There are two different versions of the bill, one in the US House of Representatives, and one in the US Senate.

The Senate bill was passed in that chamber in 2007 and proposes an annual grant of 250 million dollars (US) for Historically Black Colleges and Universities (HBCUs) for technology development, to be administrated by the US Department of Education. The second version of the bill, currently in session at in the House of Representatives, also proposes an annual stipend of 250 million dollars (US), but requests that the administrative duties be taken care of by the US Department of Commerce. Negotiations are ongoing between the two chambers to decide this sticking point, although members of both chambers are optimistic that a compromise can be achieved.

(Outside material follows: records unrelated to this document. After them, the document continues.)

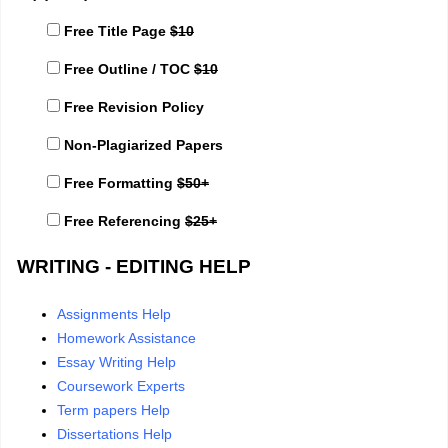
Free Title Page
$10
Free Outline / TOC
$10
Free Revision Policy
Non-Plagiarized Papers
Free Formatting
$50+
Free Referencing
$25+
WRITING - EDITING HELP
Assignments Help
Homework Assistance
Essay Writing Help
Coursework Experts
Term papers Help
Dissertations Help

In addition to providing funding specifically aimed at technological improvement, the House bill provides additional funding for overall infrastructural investment, through the HBCU Capital Financing Program. This program, which offers governmental loans to the administrations of HBCUs, is instrumental in developing the overall resources of these universities, as these schools often struggle to develop their endowments and have smaller yields from their capital campaigns. The House bill proposes increasing the annual funding of the CFP from 375 million dollars (US) to 1.1 billion dollars (US).

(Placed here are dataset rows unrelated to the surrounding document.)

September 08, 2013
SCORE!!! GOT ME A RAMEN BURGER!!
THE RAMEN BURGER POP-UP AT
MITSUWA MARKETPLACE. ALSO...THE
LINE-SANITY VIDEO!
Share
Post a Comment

Additional proposals in the House bill include an increase in the general federal HBCU undergraduate and graduate funding ceiling, which determines the limit that the government may allocate to these programs (an appropriations process determines the actual funds provided). Proponents of these two additional attachments point to the fact that the Bush administration has signaled that they will cut the net funding for HBCUs in the 2009 budget. These attachments are designed to block the administration from implementing that plan.

The bill is not exclusively aimed at HBCUs. Some parts, in fact, are aimed specifically at monitoring the activities of particularly affluent schools. Some points already agreed upon by both chambers in regards to this include an annual report from all US accredited universities in regards to their endowments, and in regards to what measures they are taking to reduce the cost of tuition and other fees to their student bodies. An earlier version of the bill would have required universities to spend at least five (5) percent of their endowments, per annum, towards alleviating the burden of costs to their students, but this was removed after strenuous objection from several major universities.

In addition, the bill requires any university that raises the price of its tuition to provide a detailed report to the Department of Education providing the details and need for such an increase. It is the hope, realistic or not, of the Congress at large that this will help dissuade universities from implementing unneccesary tuition hikes upon their students.

This article is relevant to my paper in that it outlines one specific approach towards solving the digital divide between HBCUs and their white counterparts. While the proposed changes to the bill do not create a permanent solution to lessen the disparity between these institutions (for instance, it does not contain plans to create a self-generating stream of revenue for these colleges and universities), it does provide a much needed injection of funds into the HBCU community, and could potentially provide the seed money to jump-start more long-term programs.